### What is required
Take the line that has "I need the bounding" and all the lines that come after it in the records, and write them out again exactly. Add no other line.

### Collected data
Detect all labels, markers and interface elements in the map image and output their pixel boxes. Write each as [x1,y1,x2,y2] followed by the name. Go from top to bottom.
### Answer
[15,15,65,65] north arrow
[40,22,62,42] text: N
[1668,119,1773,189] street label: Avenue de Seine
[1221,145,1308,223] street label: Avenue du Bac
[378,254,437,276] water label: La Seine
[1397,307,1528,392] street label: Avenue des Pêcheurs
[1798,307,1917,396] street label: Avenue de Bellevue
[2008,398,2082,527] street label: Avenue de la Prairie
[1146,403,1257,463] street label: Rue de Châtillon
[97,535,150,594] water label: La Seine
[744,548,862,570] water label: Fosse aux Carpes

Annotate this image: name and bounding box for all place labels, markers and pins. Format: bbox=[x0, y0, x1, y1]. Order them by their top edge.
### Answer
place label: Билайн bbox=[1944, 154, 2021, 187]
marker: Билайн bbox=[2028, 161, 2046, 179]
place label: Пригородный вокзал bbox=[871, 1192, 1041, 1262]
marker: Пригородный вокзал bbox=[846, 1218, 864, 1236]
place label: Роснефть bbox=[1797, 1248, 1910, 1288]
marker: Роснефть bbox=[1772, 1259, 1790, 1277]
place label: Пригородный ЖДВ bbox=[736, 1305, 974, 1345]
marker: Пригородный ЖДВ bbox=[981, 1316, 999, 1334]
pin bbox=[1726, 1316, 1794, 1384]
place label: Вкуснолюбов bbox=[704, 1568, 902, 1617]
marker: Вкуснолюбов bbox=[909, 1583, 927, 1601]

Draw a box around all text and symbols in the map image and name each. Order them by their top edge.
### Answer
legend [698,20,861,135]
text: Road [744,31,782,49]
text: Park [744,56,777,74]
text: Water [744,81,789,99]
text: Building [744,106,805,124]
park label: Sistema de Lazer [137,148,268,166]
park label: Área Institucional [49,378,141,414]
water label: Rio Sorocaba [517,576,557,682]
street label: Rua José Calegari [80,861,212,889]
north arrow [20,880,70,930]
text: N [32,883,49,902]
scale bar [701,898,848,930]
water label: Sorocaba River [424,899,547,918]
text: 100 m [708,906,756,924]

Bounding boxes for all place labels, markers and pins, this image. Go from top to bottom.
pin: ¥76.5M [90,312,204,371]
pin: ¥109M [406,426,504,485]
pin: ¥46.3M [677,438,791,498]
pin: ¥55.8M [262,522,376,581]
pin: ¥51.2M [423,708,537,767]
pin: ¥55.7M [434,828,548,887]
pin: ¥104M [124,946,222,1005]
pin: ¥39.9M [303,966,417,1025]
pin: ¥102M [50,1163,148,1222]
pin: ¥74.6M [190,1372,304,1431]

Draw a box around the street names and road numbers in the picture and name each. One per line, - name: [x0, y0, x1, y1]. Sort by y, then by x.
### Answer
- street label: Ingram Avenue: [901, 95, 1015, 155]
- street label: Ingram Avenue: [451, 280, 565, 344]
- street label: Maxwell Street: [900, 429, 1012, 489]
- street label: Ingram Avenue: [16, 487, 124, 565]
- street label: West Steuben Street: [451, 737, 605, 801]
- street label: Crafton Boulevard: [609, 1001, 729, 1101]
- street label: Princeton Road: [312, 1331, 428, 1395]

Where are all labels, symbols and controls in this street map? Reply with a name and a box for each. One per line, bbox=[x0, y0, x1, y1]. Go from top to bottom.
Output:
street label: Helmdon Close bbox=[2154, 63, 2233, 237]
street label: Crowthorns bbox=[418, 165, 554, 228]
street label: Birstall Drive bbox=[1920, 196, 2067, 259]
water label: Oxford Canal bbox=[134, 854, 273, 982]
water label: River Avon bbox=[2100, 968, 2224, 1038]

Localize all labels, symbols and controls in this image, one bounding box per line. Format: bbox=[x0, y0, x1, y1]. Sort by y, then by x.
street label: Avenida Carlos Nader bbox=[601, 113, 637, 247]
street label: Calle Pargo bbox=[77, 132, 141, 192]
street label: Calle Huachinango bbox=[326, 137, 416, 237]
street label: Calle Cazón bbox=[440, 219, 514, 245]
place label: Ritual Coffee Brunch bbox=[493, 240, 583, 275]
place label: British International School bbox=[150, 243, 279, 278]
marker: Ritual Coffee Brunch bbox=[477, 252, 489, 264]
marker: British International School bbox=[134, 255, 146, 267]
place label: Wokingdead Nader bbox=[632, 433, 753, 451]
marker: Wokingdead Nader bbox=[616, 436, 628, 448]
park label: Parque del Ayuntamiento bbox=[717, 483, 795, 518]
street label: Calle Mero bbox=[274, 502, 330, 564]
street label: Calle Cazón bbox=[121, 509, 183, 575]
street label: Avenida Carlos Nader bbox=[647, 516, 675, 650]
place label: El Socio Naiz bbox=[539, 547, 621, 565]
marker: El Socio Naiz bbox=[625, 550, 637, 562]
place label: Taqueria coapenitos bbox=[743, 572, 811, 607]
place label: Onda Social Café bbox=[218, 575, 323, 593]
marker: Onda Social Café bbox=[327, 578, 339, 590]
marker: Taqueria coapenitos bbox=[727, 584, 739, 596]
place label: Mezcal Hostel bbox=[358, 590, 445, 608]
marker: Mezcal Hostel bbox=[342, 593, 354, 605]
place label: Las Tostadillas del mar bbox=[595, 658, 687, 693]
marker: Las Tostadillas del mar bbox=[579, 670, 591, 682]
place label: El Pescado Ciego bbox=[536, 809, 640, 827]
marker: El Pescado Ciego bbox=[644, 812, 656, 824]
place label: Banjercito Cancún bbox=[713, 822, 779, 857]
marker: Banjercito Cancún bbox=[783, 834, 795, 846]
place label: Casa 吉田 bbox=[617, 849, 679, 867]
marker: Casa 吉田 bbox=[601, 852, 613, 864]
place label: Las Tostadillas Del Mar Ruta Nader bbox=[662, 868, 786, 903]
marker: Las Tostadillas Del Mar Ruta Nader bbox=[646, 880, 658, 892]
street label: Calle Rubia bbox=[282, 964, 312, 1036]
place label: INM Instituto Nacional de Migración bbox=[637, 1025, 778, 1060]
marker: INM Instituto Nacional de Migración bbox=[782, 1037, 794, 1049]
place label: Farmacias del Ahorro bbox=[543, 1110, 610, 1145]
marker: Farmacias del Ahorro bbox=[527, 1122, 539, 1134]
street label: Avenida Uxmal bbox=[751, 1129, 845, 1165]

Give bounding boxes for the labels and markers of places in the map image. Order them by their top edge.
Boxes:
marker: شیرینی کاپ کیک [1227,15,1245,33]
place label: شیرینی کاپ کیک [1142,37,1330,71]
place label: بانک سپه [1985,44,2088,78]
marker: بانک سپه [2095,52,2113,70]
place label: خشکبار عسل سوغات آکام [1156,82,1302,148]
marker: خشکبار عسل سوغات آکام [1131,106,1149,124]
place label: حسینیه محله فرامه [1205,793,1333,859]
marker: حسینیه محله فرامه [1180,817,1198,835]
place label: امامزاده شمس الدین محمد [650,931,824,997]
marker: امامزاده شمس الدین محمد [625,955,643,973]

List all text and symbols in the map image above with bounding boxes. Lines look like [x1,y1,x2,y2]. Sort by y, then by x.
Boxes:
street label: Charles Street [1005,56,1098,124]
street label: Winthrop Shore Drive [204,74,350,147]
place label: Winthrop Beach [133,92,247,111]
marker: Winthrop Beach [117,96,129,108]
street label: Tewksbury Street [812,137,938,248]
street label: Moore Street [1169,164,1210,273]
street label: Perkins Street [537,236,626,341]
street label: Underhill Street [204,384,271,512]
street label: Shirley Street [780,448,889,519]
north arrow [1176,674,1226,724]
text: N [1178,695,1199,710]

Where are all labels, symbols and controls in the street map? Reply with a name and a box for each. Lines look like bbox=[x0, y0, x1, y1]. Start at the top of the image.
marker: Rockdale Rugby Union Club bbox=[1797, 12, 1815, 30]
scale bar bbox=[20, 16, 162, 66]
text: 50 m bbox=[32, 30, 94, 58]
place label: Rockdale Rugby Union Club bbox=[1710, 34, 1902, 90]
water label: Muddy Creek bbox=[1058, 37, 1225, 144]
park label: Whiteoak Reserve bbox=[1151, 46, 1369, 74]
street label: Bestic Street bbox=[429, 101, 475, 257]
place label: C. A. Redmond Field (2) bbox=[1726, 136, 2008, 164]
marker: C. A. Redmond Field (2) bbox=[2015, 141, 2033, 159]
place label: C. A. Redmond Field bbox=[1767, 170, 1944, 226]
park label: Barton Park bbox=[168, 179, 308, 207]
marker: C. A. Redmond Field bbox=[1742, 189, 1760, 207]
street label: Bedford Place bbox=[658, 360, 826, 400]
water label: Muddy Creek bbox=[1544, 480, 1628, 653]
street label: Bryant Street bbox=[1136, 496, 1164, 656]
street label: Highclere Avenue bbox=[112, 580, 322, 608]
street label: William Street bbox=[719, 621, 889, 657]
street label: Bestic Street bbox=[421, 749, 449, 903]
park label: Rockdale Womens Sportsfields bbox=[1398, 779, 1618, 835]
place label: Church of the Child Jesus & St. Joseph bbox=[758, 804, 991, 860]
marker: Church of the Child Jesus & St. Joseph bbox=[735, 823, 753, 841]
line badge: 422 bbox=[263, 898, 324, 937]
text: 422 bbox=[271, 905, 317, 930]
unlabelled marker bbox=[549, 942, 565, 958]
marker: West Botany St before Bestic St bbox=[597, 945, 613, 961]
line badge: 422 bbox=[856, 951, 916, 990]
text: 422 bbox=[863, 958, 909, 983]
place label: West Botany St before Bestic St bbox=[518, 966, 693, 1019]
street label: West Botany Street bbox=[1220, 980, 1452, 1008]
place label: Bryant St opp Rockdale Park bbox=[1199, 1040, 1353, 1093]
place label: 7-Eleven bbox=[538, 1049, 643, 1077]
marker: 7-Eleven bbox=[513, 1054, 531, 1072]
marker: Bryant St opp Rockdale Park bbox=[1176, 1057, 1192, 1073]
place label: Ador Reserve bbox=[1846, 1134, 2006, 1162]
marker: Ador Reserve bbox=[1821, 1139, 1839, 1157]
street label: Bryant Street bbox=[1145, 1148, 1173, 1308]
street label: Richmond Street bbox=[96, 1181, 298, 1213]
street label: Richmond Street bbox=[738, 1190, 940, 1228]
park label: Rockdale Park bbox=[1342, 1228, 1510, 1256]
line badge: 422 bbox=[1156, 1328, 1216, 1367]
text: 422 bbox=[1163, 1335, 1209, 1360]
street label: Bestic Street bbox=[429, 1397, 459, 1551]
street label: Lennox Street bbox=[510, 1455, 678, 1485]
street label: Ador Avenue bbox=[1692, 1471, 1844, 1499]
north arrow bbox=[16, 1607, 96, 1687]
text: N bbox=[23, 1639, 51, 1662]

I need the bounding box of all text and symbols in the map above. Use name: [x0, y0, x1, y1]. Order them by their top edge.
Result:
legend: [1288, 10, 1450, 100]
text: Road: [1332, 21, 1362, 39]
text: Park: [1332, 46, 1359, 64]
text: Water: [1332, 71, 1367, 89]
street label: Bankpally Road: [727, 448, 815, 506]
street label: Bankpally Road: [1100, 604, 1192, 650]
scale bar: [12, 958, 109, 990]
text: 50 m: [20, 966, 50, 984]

### Solution to the exercise
I need the bounding box of all text and symbols in the map above. Use name: [x0, y0, x1, y1]. Order them by their top edge.
Result:
legend: [1288, 10, 1450, 100]
text: Road: [1332, 21, 1362, 39]
text: Park: [1332, 46, 1359, 64]
text: Water: [1332, 71, 1367, 89]
street label: Bankpally Road: [727, 448, 815, 506]
street label: Bankpally Road: [1100, 604, 1192, 650]
scale bar: [12, 958, 109, 990]
text: 50 m: [20, 966, 50, 984]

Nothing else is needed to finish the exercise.